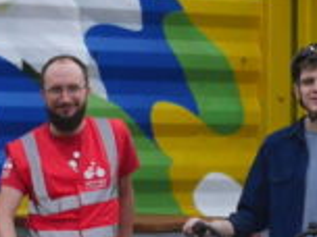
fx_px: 2473
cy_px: 57
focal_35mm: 270
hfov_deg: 7.3
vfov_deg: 5.5
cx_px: 273
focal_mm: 20
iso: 200
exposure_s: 1/640
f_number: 4.5
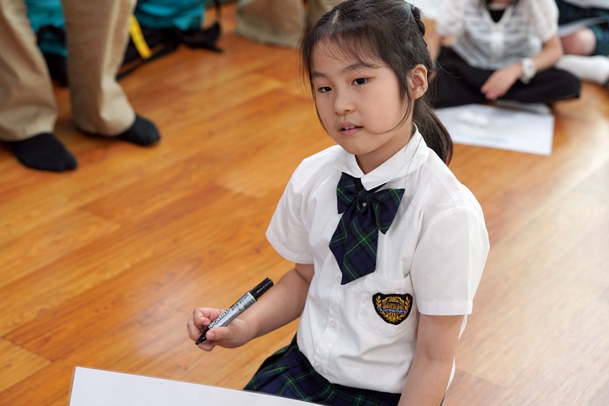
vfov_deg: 19.5
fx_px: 1184
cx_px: 304
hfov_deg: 28.8
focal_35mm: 70
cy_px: 203
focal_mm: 70
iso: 1250
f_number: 4
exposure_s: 1/160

*Work instruction*: The listing is to be reproduced in full and exactly, except that its pictures are to be dropped.

*Expected output*:
fx_px: 2473
cy_px: 57
focal_35mm: 270
hfov_deg: 7.3
vfov_deg: 5.5
cx_px: 273
focal_mm: 20
iso: 200
exposure_s: 1/640
f_number: 4.5
vfov_deg: 19.5
fx_px: 1184
cx_px: 304
hfov_deg: 28.8
focal_35mm: 70
cy_px: 203
focal_mm: 70
iso: 1250
f_number: 4
exposure_s: 1/160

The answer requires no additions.